MX takes security measures seriously. We focus on five key areas:
We Implement a defense-in-depth security model — a model that protects user data via multiple security layers. We also proactively test each layer via recurring security vulnerability scans, regular compliance and security audits, security alert reviews, and third-party assessments including rigorous external penetration tests.
We authenticate users via strong multi-factor mechanisms that include a complex password and one-time passcode authentication token. In addition, we implement industry-recognized hardening standards such as Defense Information Systems Agency (DISA), Security Technical Implementation Guide (STIG) and Center for Internet Security (CIS) benchmarks. We then use a baseline operating system (OS) image for every system build and operate using 2N (redundant) production environments. Each production environment should be located in geographically separate, fault-tolerant zones—significantly reducing the likelihood of full system failure and impactful system outages.
We manage and deploy application code via a centrally managed software repository and require a documented description of each change, a peer review, systematic code style checks, code security review (including checks against OWASP’s Top 10 common coding vulnerabilities and other code vulnerability checks), and approval from a software engineering development lead. We also limit the ability to deploy code only to authorized software development leads and regularly backup code repositories to help ensure timely restore of applications in the event of catastrophic system failure.
We classify data according to levels of sensitivity: public data, internal data, confidential data, and privileged data. We then encrypt confidential data and privileged data in transit using TLS 1.2. For data at rest, encrypt data using AES-256 keys. In addition, we securely destroy all data at the end of the useful lifecycle or when requested by customers and destroy media (e.g., hard disk drives) by using Department of Defense (DoD) level drive shredding techniques.
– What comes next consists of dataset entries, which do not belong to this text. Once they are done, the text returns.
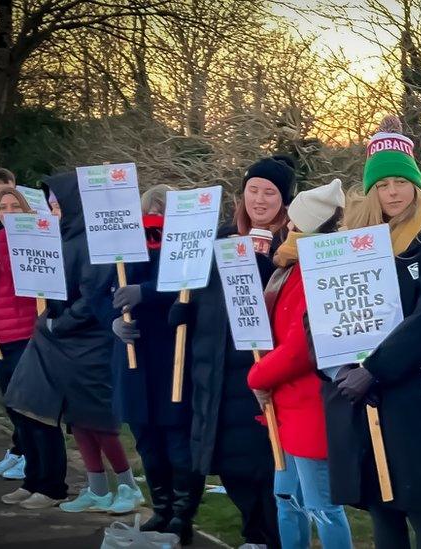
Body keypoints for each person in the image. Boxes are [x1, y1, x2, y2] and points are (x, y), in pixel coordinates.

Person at [324, 117, 421, 549]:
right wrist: (341, 367)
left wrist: (376, 368)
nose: (393, 191)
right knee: (382, 510)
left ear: (416, 185)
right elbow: (328, 309)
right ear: (372, 190)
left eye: (401, 181)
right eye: (383, 183)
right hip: (368, 401)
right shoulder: (355, 244)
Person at [168, 155, 297, 547]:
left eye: (270, 193)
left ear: (284, 200)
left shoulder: (290, 242)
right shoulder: (220, 238)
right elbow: (200, 290)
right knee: (229, 462)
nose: (260, 200)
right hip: (213, 368)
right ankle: (252, 531)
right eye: (253, 190)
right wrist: (184, 308)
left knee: (262, 461)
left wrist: (264, 268)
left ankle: (270, 535)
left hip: (260, 369)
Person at [5, 172, 141, 512]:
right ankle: (96, 487)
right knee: (78, 418)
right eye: (49, 205)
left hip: (89, 341)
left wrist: (57, 322)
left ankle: (126, 485)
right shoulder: (62, 237)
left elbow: (91, 296)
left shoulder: (92, 243)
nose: (52, 211)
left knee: (99, 420)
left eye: (56, 204)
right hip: (62, 340)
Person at [247, 178, 353, 549]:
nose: (285, 227)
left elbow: (300, 348)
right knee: (286, 498)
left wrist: (258, 375)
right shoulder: (291, 266)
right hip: (286, 405)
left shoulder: (316, 271)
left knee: (322, 506)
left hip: (309, 406)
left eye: (292, 221)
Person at [108, 185, 196, 536]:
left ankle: (182, 515)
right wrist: (112, 322)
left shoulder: (187, 244)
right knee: (147, 442)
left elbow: (189, 285)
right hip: (133, 358)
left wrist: (146, 292)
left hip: (172, 356)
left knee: (177, 441)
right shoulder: (124, 246)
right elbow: (104, 290)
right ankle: (161, 508)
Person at [0, 188, 39, 481]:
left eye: (16, 207)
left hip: (23, 330)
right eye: (4, 208)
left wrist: (3, 242)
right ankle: (22, 452)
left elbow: (20, 277)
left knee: (25, 401)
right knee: (10, 400)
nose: (9, 212)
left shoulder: (28, 243)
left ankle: (31, 457)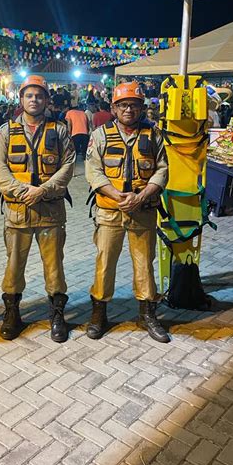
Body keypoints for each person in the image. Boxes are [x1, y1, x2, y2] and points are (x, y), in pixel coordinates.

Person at [85, 80, 170, 343]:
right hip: (110, 211)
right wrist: (116, 195)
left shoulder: (153, 134)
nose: (129, 109)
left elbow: (163, 169)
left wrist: (142, 195)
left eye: (134, 105)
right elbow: (93, 171)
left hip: (142, 211)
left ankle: (147, 314)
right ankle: (99, 314)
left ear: (142, 107)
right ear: (113, 107)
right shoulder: (99, 135)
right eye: (123, 105)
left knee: (144, 264)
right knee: (104, 263)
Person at [0, 75, 76, 343]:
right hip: (17, 213)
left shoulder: (59, 130)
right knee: (14, 266)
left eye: (39, 95)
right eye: (29, 95)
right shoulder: (6, 131)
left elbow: (68, 166)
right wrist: (22, 192)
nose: (34, 100)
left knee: (54, 268)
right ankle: (12, 314)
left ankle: (57, 314)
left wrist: (42, 191)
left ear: (47, 100)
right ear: (21, 99)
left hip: (50, 213)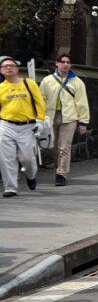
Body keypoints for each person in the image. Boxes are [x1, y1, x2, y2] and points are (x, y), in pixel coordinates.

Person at [39, 54, 90, 186]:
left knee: (64, 147)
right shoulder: (47, 80)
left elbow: (82, 103)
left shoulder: (77, 82)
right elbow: (41, 99)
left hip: (69, 117)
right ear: (57, 63)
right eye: (63, 62)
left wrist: (83, 122)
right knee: (51, 145)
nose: (65, 64)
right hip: (50, 116)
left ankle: (61, 173)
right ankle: (58, 166)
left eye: (68, 62)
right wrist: (39, 118)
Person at [0, 55, 45, 197]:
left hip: (27, 126)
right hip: (6, 125)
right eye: (5, 66)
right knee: (7, 158)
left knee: (27, 158)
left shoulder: (28, 83)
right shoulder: (1, 87)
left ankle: (31, 176)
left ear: (17, 69)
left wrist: (40, 120)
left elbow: (39, 102)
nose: (8, 68)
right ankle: (10, 187)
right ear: (1, 70)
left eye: (11, 66)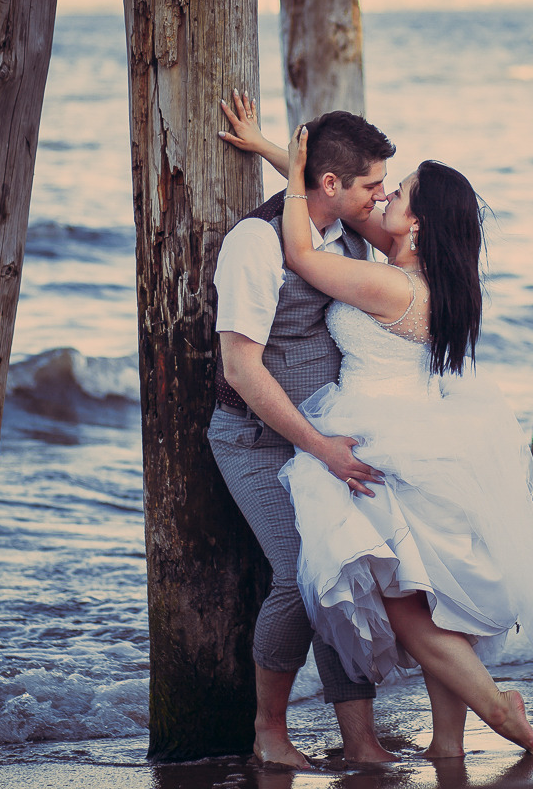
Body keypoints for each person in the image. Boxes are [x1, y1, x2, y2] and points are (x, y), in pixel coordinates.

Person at [226, 118, 533, 758]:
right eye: (384, 187)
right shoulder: (429, 276)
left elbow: (302, 250)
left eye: (399, 192)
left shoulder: (391, 284)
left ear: (418, 224)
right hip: (420, 433)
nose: (384, 199)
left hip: (382, 442)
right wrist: (284, 155)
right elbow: (341, 201)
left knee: (410, 606)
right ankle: (447, 744)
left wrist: (301, 171)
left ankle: (496, 708)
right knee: (436, 603)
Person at [207, 92, 397, 768]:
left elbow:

We maintain compliance with the AICPA’s TSP and provide evidence indicating ongoing compliance with the TSP by providing a Report on the Design and Operating Effectiveness of Controls at Service Organizations (SOC-2 Type II Report). In addition, we maintain compliance with applicable security requirements listed in the Payment Card Industry Data Security Standard (PCI DSS) to help ensure that any data that may fall under this provision is handled accordingly. Finally, we update both the MX SOC-2 Type II Report and PCI DSS Attestation of Compliance on an annual basis.
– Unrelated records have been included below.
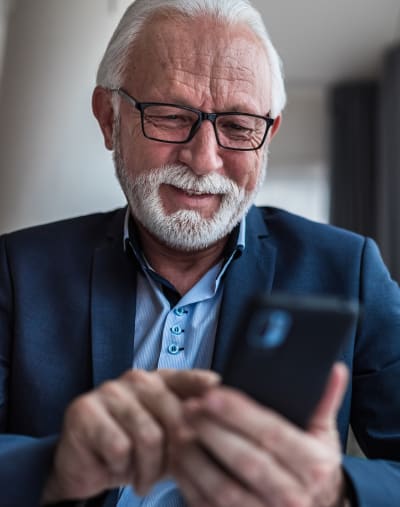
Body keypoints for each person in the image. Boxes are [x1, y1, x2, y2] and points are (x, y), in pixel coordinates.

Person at [0, 0, 399, 506]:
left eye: (237, 126)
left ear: (268, 135)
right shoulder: (17, 270)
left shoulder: (348, 271)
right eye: (170, 116)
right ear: (109, 119)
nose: (204, 159)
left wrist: (335, 490)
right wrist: (55, 468)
Wherever possible, MX uses OAuth to verify users. This way customers never pass their credentials to MX and each client remains in control of their customers’ login flow and experience from beginning to end. Customers can also log into their organization’s website and see where they’ve used their credentials to sign in. In addition, they can delete websites that they no longer want to share their login information with. Furthermore, because OAuth verification is the most transparent way to identify which data is being accessed and by whom, it helps organizations comply with Bulletin 2020-10 from the Office of the Comptroller of the Currency (OCC), which offers guidance on data sharing with third parties.
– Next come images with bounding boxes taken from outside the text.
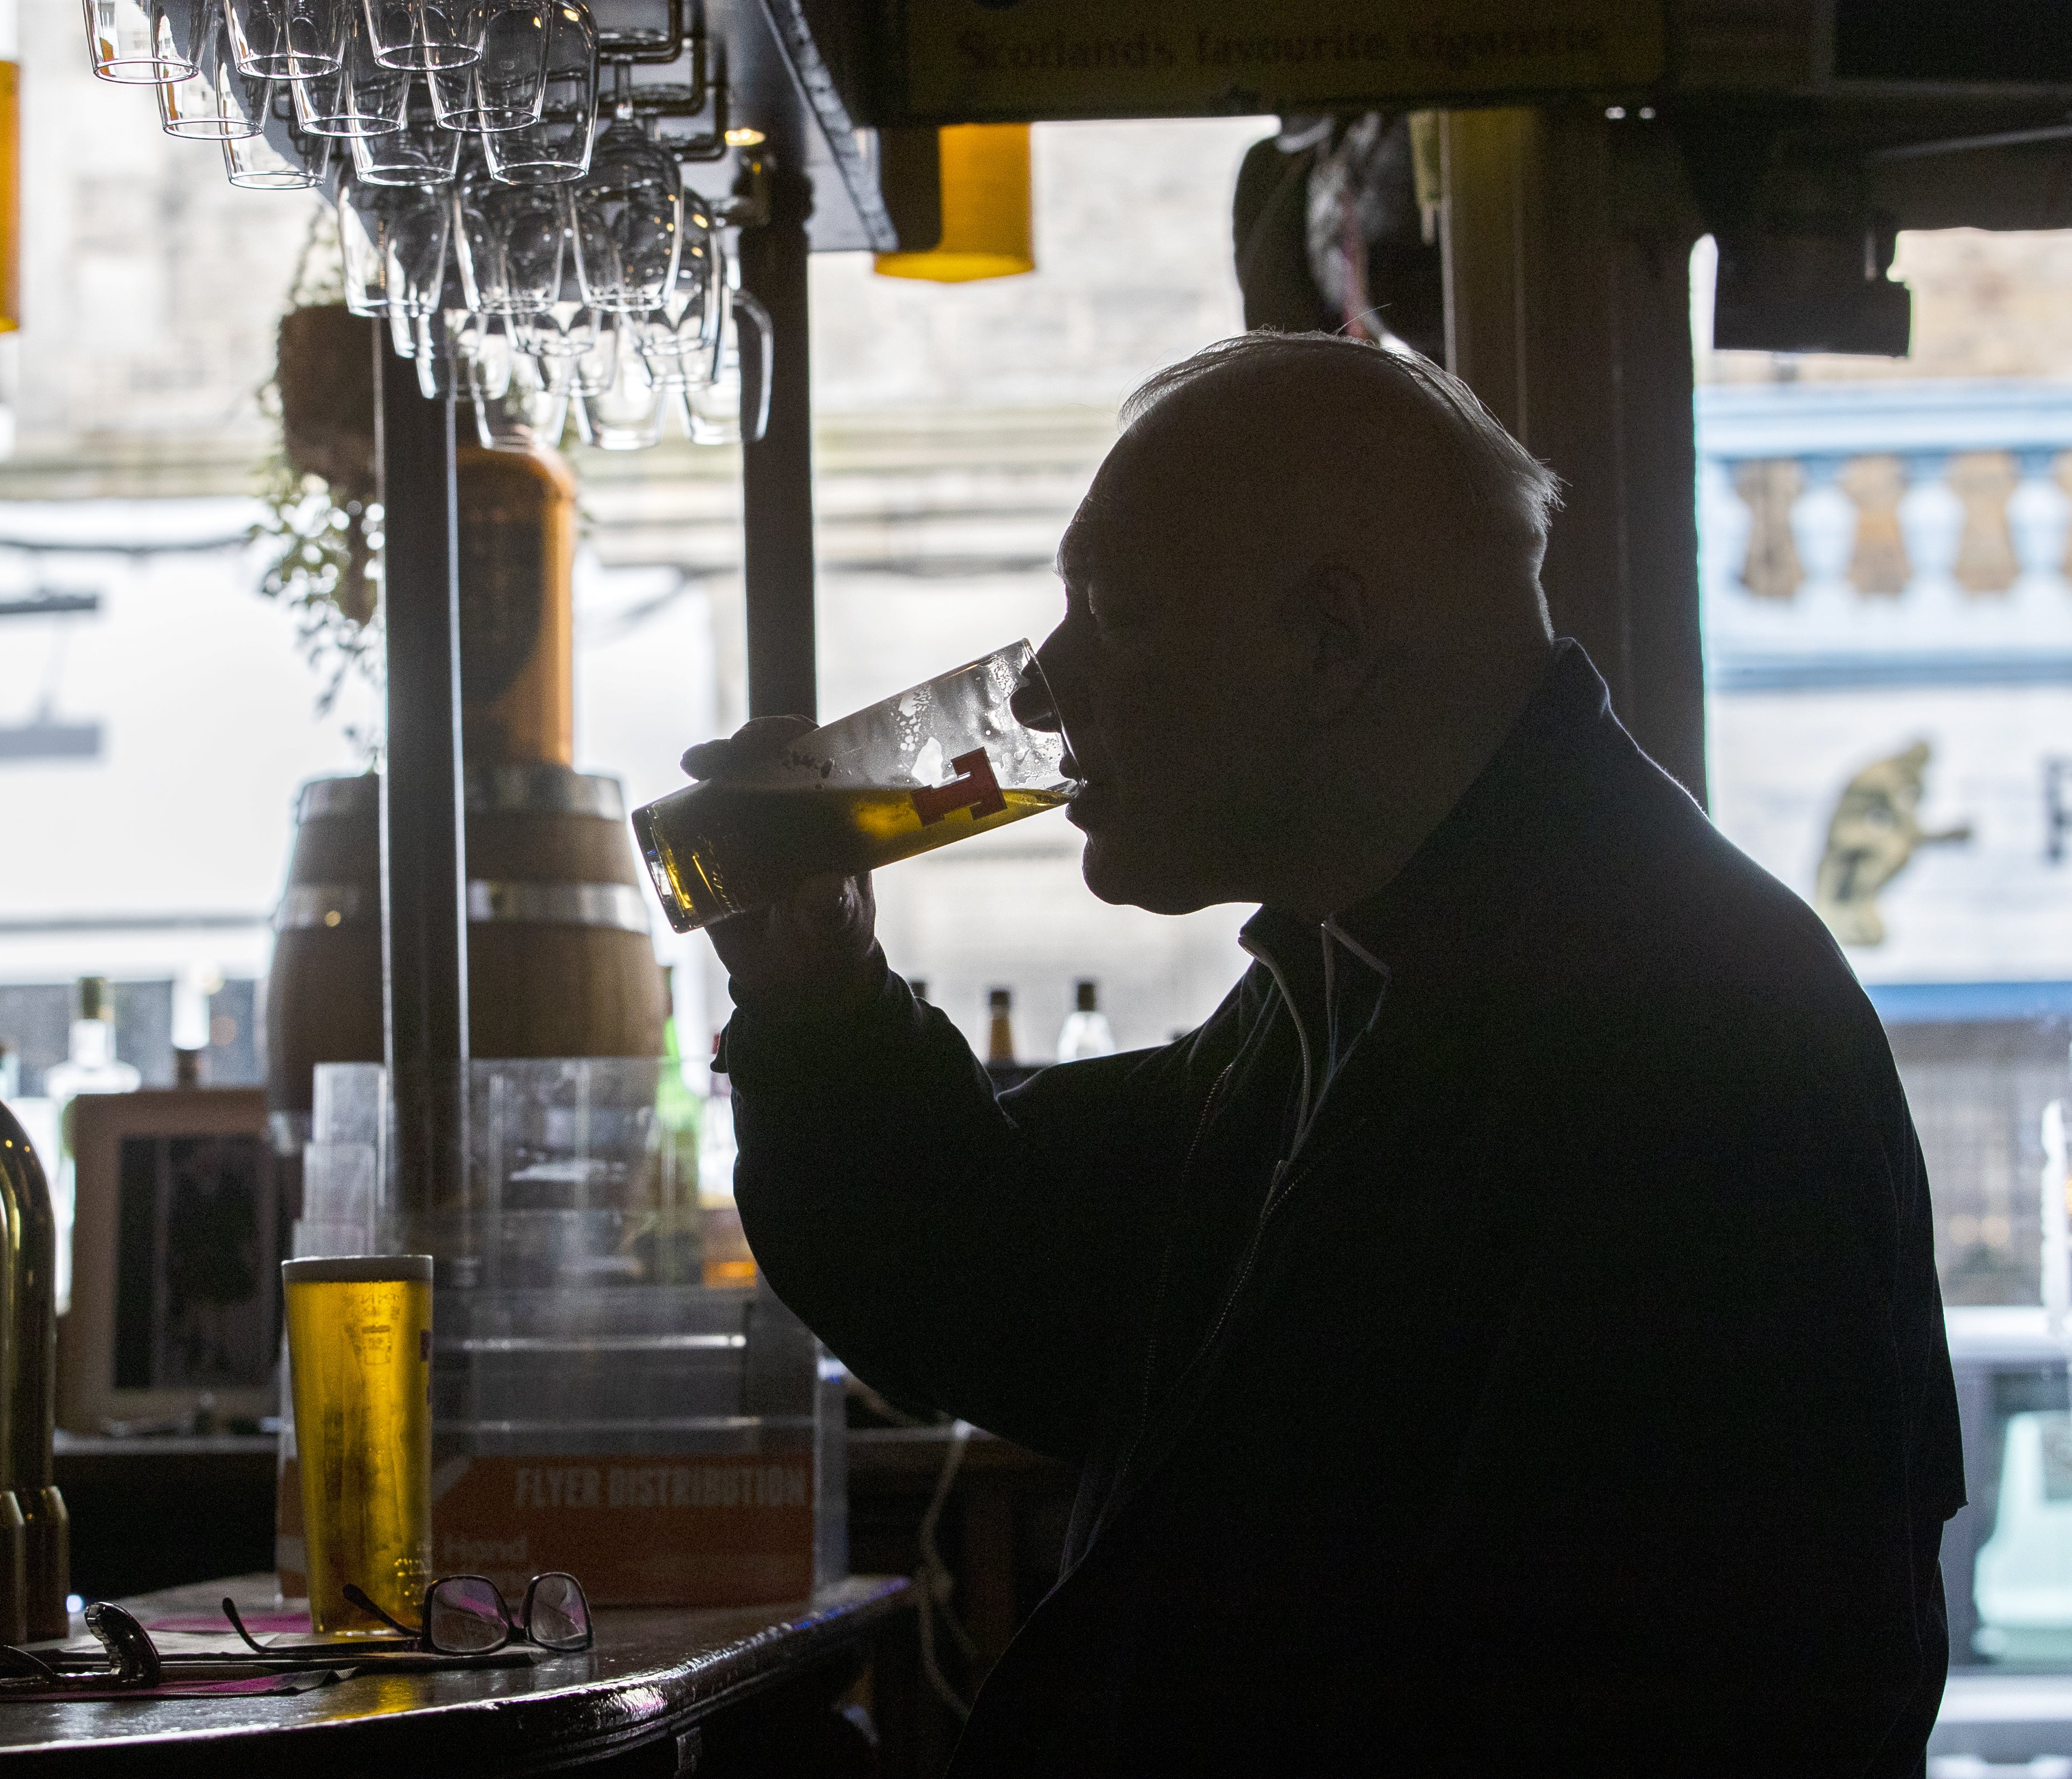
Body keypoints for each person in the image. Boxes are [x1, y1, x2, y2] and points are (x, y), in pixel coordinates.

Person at [692, 333, 1961, 1773]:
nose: (1040, 691)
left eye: (1114, 614)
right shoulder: (1372, 962)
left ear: (1328, 644)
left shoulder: (1677, 1037)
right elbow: (1017, 1282)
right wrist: (819, 991)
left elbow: (1695, 1714)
In practical terms, MX clients can connect directly to many of the largest financial institutions in the U.S. through OAuth APIs, covering millions of users, with many more OAuth API connections coming soon. These ultra-secure, token-based connections ensure a dependable and fast connection — accelerating the onboarding process and increasing engagement. These connections also enable MX clients to provide engaging and relevant products and services to customers (as well as reduce friction points within the loan experience), using permissioned-based data. For the many organizations that don't support OAuth yet, MX has a comprehensive fraud detection program to detect potential abuse of their customers' accounts.